His modest proposal continued: “Philosophers have no professional oaths and codes, and they are unencumbered by the traditions that seem to make many doctors reluctant to perform euthanasia. Nor is there usually a relationship between philosophers and patients that a policy of euthanasia might damage. More importantly, philosophers see distinctions between acceptable and unacceptable forms of euthanasia – distinctions that are apparently invisible to many doctors – that they believe would prevent a slide down the slippery slope. And they have the additional advantage of failing to see the distinctions that doctors see between withdrawing life sustaining treatment and administering a lethal injection that prevents doctors from endorsing the latter. But philosopher-assisted suicide and euthanasia would avoid all these problems.”

Warnock acknowledges the resistance to her ideas. “The majority of doctors are against it. Some say that even referring a patient to such a person would be a dereliction of duty. But the views of doctors are changing; not all feel as they used to that they have total control over the patient. The concept of patient autonomy is seeping in.

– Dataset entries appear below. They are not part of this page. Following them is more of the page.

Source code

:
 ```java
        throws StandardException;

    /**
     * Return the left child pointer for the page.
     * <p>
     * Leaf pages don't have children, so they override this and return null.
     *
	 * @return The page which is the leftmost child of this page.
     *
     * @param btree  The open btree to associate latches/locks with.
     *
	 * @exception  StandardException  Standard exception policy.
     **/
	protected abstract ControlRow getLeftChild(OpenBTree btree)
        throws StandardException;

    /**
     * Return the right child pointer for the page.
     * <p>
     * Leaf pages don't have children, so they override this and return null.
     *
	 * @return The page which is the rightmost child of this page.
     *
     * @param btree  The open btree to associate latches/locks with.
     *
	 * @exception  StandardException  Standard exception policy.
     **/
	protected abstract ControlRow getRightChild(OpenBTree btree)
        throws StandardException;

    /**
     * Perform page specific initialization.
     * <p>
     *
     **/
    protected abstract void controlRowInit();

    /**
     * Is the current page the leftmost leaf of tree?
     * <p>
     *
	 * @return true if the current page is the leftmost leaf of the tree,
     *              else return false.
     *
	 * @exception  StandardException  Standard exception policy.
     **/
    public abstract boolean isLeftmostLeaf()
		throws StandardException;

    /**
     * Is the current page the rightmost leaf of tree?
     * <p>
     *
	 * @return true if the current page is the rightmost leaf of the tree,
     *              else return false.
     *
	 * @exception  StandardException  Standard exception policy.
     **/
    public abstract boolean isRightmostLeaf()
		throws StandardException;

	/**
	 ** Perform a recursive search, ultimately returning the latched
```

The next generation of doctors may be more amenable to the idea.”

Whether they will change to the extent that she would hope is another matter. Things that seem clear in the world of pure philosophy may continue to look more messy in the real life-and-death world of the hospital ward. Even some philosophers understand that. Onora O’Neill, another philosopher baroness, writing a review of the new Warnock book in The Lancet, suggested that however theoretically persuasive Lady Warnock’s arguments might be the business of framing a law may be impossible.

Lady O’Neill, professor of philosophy at Cambridge, wrote: “How are we to distinguish requests to be killed that express individual autonomy, from requests that express compliance with the (unspoken) desires of burdened carers and relatives, not to mention expectant heirs? Legislation to make assisted dying lawful needs not only to prohibit action where a request reflects momentary despair … but to prohibit action on requests that reflect an individual’s weary compliance, indeed deference, rather than their autonomy. In a world of ideal, if mythic, rational beings, whose choosing was guaranteed to be wholly autonomous, assisted dying legislation might not be risky; but that is not our world.”

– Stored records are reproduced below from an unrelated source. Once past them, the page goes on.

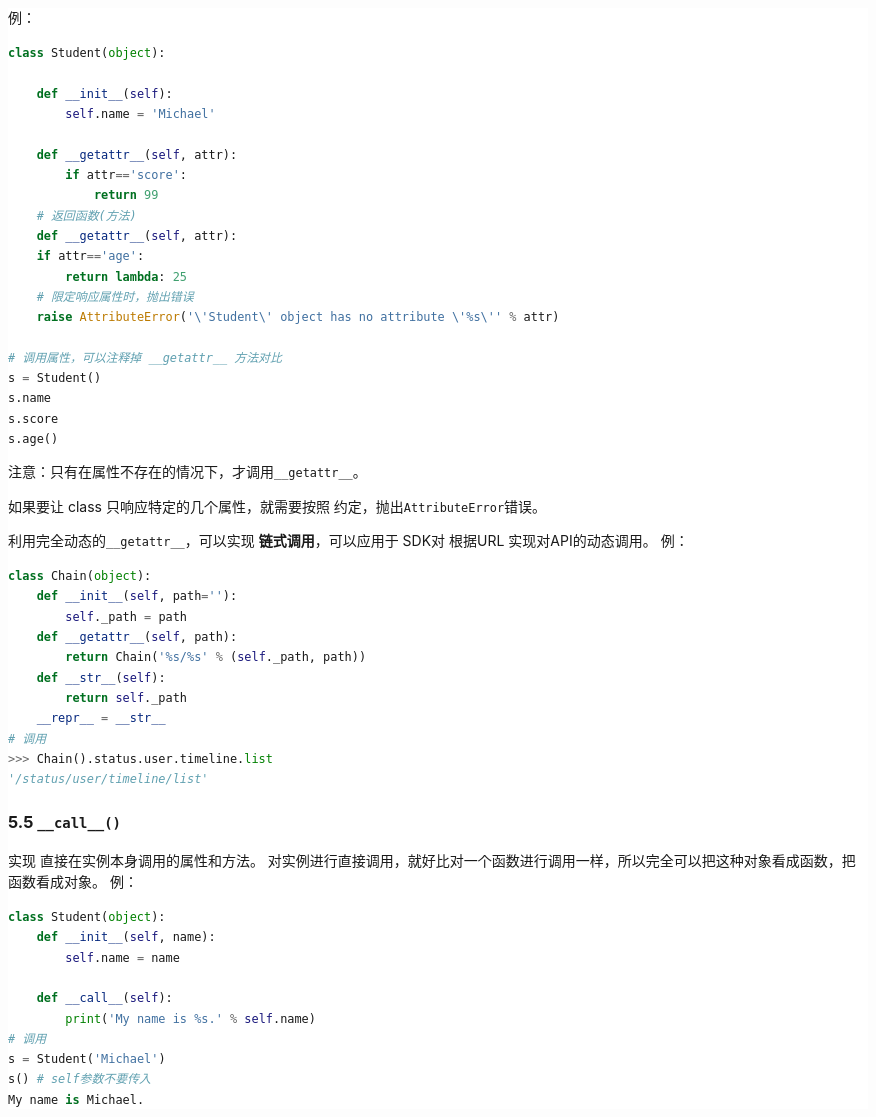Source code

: 例：
```python
class Student(object):

    def __init__(self):
        self.name = 'Michael'

    def __getattr__(self, attr):
        if attr=='score':
            return 99
    # 返回函数(方法)
    def __getattr__(self, attr):
    if attr=='age':
        return lambda: 25
    # 限定响应属性时，抛出错误
    raise AttributeError('\'Student\' object has no attribute \'%s\'' % attr)

# 调用属性，可以注释掉 __getattr__ 方法对比
s = Student()
s.name
s.score
s.age()
```
注意：只有在属性不存在的情况下，才调用`__getattr__`。

如果要让 class 只响应特定的几个属性，就需要按照 约定，抛出`AttributeError`错误。

利用完全动态的`__getattr__`，可以实现 **链式调用**，可以应用于 SDK对 根据URL 实现对API的动态调用。
例：
```python
class Chain(object):
    def __init__(self, path=''):
        self._path = path
    def __getattr__(self, path):
        return Chain('%s/%s' % (self._path, path))
    def __str__(self):
        return self._path
    __repr__ = __str__
# 调用
>>> Chain().status.user.timeline.list
'/status/user/timeline/list'
```

### 5.5 `__call__()`
实现 直接在实例本身调用的属性和方法。
对实例进行直接调用，就好比对一个函数进行调用一样，所以完全可以把这种对象看成函数，把函数看成对象。
例：
```python
class Student(object):
    def __init__(self, name):
        self.name = name

    def __call__(self):
        print('My name is %s.' % self.name)
# 调用
s = Student('Michael')
s() # self参数不要传入
My name is Michael.
```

“That seems to me to be a weak argument,” bridles Lady Warnock. “Courts of law in murder trials are perfectly competent in deciding what is the motivation behind an act. That’s part of the job of a lawyer.”

But lawyers, judges and juries often make mistakes, as campaigners for the abolition of the death penalty routinely pointed out. And mistakes cannot be undone when someone has been killed as a result.

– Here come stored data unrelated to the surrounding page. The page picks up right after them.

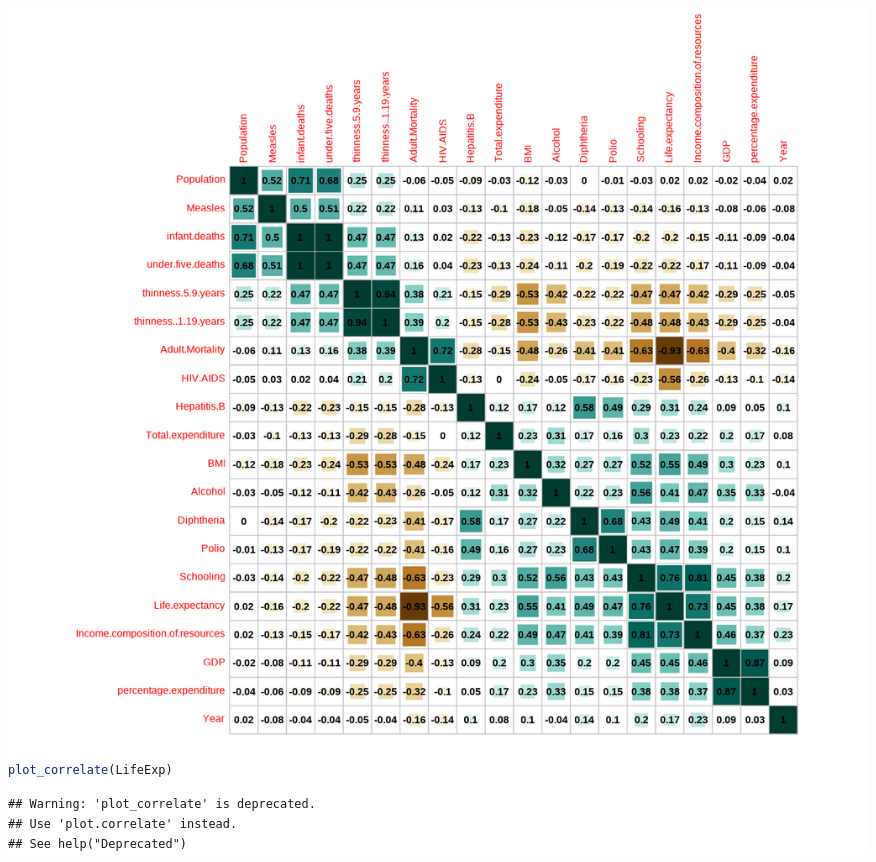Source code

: <img src="Tamas_Toth_MSDS_6372_Project1_files/figure-gfm/unnamed-chunk-9-1.png" angle=90 style="display: block; margin: auto;" />

``` r
plot_correlate(LifeExp)
```

    ## Warning: 'plot_correlate' is deprecated.
    ## Use 'plot.correlate' instead.
    ## See help("Deprecated")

“If we went along that line,” harrumphs Lady Warnock, “there are a huge number of things we’d never do as we become more risk averse. We should make laws for the normative not the exceptional. We make laws on the assumption that people are going to keep them.”

In these ways the philosopher’s world is so very different from the messy one the rest of us inhabit. We may feel compassion and even empathy for individuals such as Debby Purdy and Daniel James. But we have also to bring to mind the whole array of individuals whose rights might be traduced by the highly emotional pressures of a law allowing assisted suicide and euthanasia.

The principle of the common good – which is enshrined in British law in many areas from the wearing of seatbelts to the use of recreational drugs – cannot countenance autonomy for individuals where it risks doing harm to others. In the end respect for the rights of distressed individuals cannot be purchased at a cost to the great majority of terminally ill people. Hard cases, as they say, can make bad laws. Which is why, I suspect, Mary Warnock’s arguments may continue to convince only in the world of academia.